- Tadlock in undated photo
- Born: Thelma Tadlock January 13, 1931 Port Arthur, Texas
- Died: December 8, 2000 (aged 69)
- Occupation: Dancer-choreographer
- Years active: 1951–1994
- Spouse: George Vosburgh Jr.

= Tad Tadlock =

American actress (1931–2000)

Thelma "Tad" Tadlock (January 19, 1931 – December 8, 2000) was an American dancer and choreographer known for her work in television, Broadway theater, and movies, including starring in the General Motors sponsored-film shorts "Design for Dreaming" (1956) a film which contributed scenes for Peter Gabriel's 1986 music video "In Your Eyes" and "A Touch of Magic" (1961).

==Early life==
Tadlock was born in Port Arthur, Texas, the daughter of Haydn H. and florist Thelma Tadlock. She trained for 15 years at the Florence Coleman School of Dance and served as a football majorette for Thomas Jefferson High School, where she graduated in 1949.

==Career==
Tadlock moved to New York City in 1950 and made her Broadway debut as a dancer in the 1951 musical Make a Wish. Continuing her training at the Stanley School of Dance, she went on to the Broadway-musical hits Top Banana (1951), Pal Joey (1952), and Me and Juliet (1953), billed in all as Thelma Tadlock, and both dancing and playing character roles in the latter two.

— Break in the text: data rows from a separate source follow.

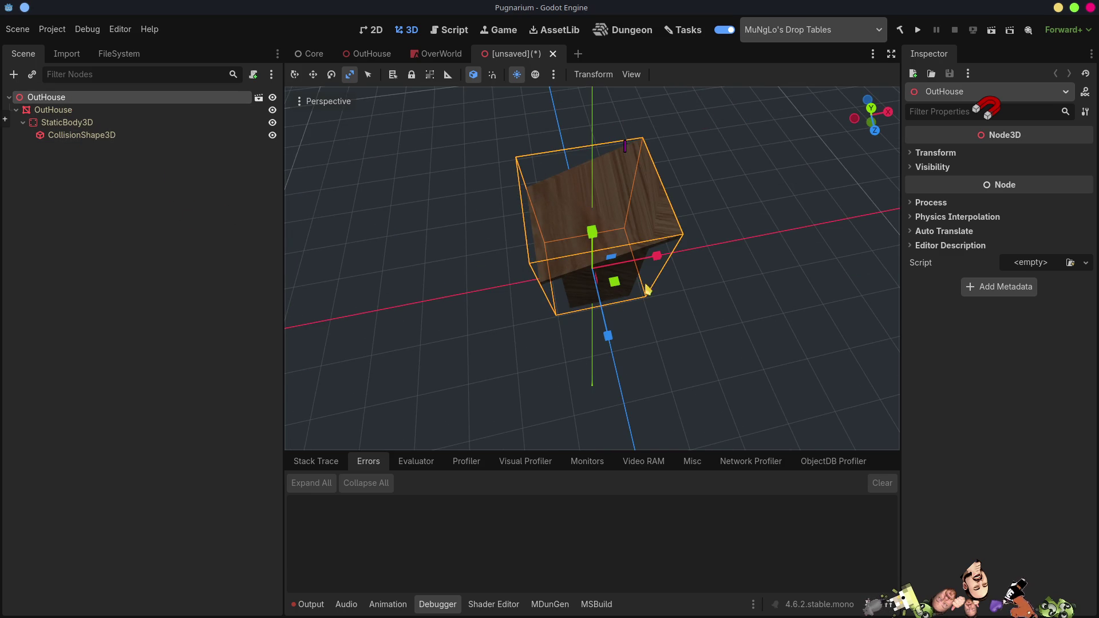
mouse_move(704, 355)
middle_mouse_down()
mouse_move(647, 349)
mouse_move(612, 217)
middle_mouse_up()
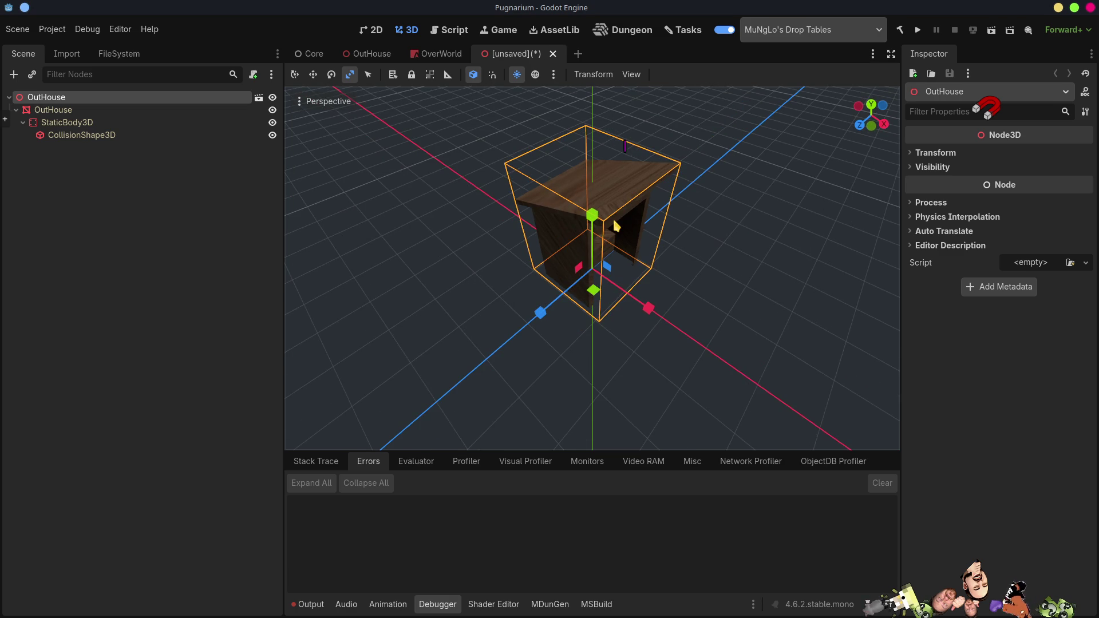
- Discard the unsaved inherited scene without saving and return to the OutHouse scene
left_click(553, 53)
left_click(627, 341)
left_click(370, 53)
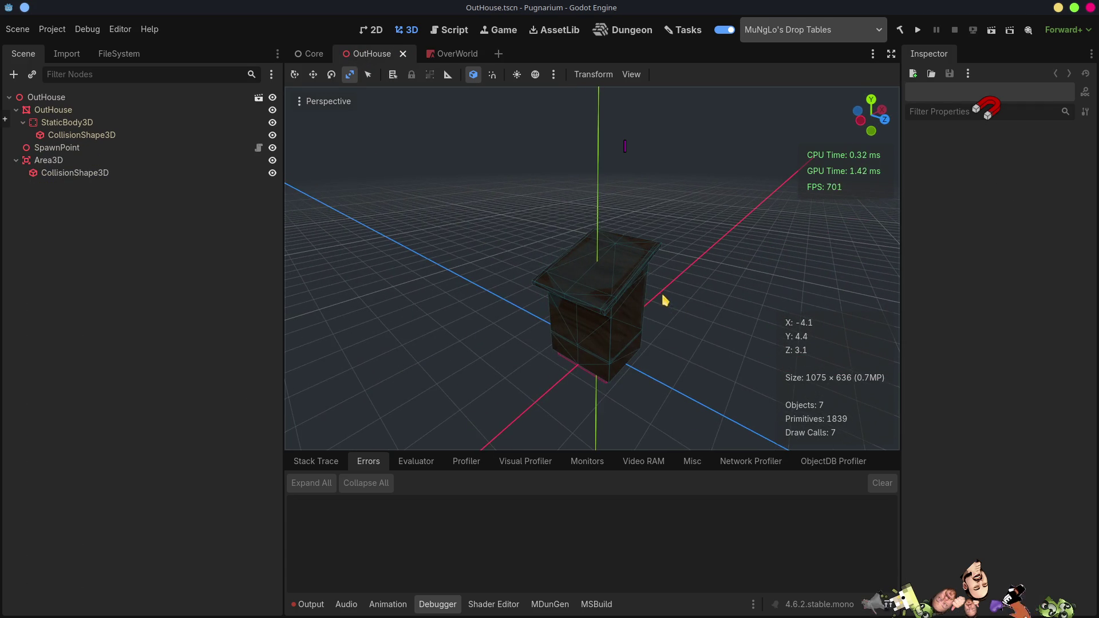
- Save OutHouse.blend in Blender so Godot reimports it
key("alt+Tab")
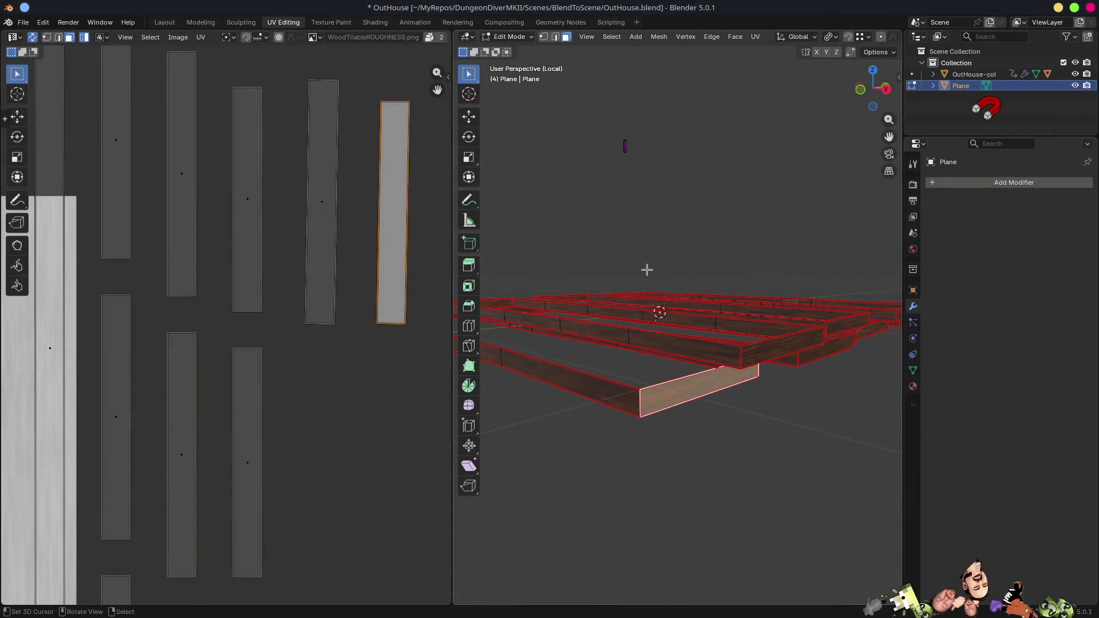
key("ctrl+s")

She then began work in television and film, working as a dancer and choreographer for decades, initially on TV's Your Hit Parade and The Arthur Murray Party. Later billed as Tad Tadlock, she worked on Dance Fever, The Dream Merchants, Charlie's Angels, Cheers and other programs, including Ziegfeld: The Man and His Women, and such events as the 1988 Miss Universe pageant and the 1989 Super Bowl halftime show. Her movies included Heaven's Gate (as "additional choreographer"), Body Heat and Irreconcilable Differences. Tadlock also worked as a spokeswoman, actress, model, and dancer in numerous commercials, including for United Airlines.

Tadlock and Marc Breaux in "Design for Dreaming" (1956)

She as well performed in multimedia presentations for clients including Toyota, and is perhaps best known for two General Motors sponsored-film shorts that have become cult classics: the musicals "Design for Dreaming" (1956), directed by William Beaudine, and "A Touch of Magic" (1961), directed by Victor D. Solow.

In the first, which has gone on to be excerpted and sampled in a host of media, Tadlock plays an unnamed woman who dreams about a masked man (dancer and choreographer Marc Breaux) taking her to the 1956 General Motors Motorama at the Waldorf-Astoria Hotel, and to Frigidaire's "Kitchen of the Future". It was included in a fifth-season episode of Mystery Science Theater 3000 in 1994. In the equally highly stylized "A Touch of Magic", Tadlock plays a medieval woman menaced by a dragon and rescued by a knight. She and the man then suddenly become a modern-day suburban couple with a magical kitchen, hosting a housewarming party attended by invisible guests, and then dancing dreamily on a cloud.

==Personal life==
In June 1960, in New York City, Tadlock married George Vosburgh Jr., an assistant director of the 1958 feature documentary Windjammer and later a TV game-show producer. Her reception was held in the home of talk-show host and TV personality Merv Griffin. Following her marriage, she was billed at least once as Tad Tadlock Vosburgh. Tadlock was living in Tarzana, California, at the time of her death from cancer.

==Legacy==
The Museum of the Gulf Coast maintains a Tad Tadlock permanent exhibit.